Extract from the entries below, exactly as given, only the lines from the line containing "at - 147 mal gesucht]" to the line containing "Vía telefónica", both lines included.
· · ·
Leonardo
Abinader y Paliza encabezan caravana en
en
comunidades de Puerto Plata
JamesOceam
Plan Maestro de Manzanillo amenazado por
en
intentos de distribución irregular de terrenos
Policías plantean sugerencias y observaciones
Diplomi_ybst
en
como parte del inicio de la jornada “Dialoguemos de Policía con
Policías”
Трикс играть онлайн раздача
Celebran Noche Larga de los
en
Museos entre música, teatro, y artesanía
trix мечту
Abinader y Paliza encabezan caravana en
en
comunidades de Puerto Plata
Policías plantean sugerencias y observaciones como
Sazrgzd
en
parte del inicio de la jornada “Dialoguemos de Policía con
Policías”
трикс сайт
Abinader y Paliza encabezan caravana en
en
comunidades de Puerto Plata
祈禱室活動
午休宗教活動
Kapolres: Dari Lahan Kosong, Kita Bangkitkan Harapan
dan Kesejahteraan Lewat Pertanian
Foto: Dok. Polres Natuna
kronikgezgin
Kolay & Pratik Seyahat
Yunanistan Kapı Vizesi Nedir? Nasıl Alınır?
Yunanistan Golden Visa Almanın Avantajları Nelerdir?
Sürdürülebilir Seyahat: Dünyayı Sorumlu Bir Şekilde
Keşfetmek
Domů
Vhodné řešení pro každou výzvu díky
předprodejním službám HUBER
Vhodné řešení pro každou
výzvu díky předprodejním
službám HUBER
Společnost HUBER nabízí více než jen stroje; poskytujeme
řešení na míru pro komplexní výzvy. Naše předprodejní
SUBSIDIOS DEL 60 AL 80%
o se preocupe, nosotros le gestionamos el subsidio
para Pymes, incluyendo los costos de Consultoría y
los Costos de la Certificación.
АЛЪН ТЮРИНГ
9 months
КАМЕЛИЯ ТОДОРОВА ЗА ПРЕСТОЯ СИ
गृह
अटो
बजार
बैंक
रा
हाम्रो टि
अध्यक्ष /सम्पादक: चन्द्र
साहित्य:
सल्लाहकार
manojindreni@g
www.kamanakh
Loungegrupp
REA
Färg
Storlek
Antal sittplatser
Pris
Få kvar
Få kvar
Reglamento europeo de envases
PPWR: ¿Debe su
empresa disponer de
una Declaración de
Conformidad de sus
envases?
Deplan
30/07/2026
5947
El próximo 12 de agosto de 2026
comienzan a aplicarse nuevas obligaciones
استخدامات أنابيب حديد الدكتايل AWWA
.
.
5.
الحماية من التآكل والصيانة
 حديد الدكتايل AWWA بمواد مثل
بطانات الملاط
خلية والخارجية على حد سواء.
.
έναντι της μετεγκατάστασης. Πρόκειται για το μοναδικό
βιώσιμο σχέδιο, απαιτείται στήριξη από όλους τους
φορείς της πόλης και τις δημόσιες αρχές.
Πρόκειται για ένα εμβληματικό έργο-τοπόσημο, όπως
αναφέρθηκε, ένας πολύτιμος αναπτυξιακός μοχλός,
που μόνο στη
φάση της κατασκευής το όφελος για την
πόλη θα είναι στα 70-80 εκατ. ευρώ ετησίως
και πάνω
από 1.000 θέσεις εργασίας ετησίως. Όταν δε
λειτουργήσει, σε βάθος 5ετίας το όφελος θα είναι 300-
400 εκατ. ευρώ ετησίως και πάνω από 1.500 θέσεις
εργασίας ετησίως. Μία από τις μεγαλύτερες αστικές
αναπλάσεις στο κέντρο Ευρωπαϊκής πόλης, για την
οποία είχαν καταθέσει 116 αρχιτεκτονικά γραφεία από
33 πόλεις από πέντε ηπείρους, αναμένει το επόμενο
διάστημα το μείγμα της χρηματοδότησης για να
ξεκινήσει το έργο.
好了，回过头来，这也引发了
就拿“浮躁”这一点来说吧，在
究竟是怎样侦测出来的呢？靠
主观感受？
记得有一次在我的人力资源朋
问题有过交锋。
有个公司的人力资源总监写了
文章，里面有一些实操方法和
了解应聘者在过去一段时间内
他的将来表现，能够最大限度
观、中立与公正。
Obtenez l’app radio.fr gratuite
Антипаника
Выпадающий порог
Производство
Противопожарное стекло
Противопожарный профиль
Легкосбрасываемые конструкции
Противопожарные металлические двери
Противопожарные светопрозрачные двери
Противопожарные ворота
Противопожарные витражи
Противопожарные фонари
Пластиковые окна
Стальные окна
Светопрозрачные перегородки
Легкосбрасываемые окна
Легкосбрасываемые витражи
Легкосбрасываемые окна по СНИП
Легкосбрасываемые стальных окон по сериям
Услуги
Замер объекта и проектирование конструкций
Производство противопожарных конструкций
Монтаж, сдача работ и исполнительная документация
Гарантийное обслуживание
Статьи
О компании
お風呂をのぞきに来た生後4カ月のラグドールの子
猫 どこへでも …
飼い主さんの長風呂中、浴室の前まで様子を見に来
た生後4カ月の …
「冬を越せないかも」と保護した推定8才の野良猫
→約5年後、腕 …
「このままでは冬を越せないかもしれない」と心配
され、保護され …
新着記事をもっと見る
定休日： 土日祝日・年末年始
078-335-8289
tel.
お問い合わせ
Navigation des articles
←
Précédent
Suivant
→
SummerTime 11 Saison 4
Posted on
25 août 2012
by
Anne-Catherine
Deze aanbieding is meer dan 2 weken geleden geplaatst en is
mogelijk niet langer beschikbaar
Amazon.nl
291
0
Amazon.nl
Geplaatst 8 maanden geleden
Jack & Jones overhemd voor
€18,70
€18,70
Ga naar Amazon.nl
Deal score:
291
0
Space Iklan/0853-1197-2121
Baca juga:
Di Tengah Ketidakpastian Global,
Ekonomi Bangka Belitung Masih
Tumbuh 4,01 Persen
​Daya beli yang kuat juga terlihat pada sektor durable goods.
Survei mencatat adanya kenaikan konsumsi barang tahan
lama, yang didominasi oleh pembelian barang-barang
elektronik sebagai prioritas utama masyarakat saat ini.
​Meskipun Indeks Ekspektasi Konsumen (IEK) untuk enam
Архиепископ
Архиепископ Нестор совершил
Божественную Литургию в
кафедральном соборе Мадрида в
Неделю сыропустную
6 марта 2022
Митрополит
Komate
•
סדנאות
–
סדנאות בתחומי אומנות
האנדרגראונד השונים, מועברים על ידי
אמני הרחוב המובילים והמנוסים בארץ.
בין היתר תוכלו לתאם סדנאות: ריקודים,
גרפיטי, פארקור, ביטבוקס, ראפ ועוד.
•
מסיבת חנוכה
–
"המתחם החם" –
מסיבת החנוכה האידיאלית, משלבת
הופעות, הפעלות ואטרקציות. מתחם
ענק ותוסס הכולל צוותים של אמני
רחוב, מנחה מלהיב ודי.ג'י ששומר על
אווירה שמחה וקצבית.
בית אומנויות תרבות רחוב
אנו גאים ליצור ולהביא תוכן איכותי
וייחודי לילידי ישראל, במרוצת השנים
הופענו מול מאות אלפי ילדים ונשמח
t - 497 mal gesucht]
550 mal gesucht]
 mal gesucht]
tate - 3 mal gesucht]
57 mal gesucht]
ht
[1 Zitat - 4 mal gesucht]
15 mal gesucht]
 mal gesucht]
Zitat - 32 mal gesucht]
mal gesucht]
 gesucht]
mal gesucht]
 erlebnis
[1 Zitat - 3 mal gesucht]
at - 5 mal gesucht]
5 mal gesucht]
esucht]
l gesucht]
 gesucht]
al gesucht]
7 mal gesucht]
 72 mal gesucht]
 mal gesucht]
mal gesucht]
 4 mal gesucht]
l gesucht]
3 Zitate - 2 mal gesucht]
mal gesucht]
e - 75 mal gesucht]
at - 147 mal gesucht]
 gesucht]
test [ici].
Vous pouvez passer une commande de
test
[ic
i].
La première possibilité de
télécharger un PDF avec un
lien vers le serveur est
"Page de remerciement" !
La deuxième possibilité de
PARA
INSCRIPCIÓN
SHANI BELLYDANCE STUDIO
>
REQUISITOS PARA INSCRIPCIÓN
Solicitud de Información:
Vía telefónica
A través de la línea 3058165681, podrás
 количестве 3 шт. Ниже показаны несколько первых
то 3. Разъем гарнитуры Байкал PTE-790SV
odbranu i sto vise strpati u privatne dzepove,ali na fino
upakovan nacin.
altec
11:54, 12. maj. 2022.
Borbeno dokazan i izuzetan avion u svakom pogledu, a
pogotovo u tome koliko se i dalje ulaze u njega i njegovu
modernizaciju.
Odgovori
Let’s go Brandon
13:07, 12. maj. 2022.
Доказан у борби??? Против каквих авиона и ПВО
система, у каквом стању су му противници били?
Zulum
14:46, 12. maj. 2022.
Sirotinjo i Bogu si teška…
· · ·
Exercise response —
at - 147 mal gesucht]
 gesucht]
test [ici].
Vous pouvez passer une commande de
test
[ic
i].
La première possibilité de
télécharger un PDF avec un
lien vers le serveur est
"Page de remerciement" !
La deuxième possibilité de
PARA
INSCRIPCIÓN
SHANI BELLYDANCE STUDIO
>
REQUISITOS PARA INSCRIPCIÓN
Solicitud de Información:
Vía telefónica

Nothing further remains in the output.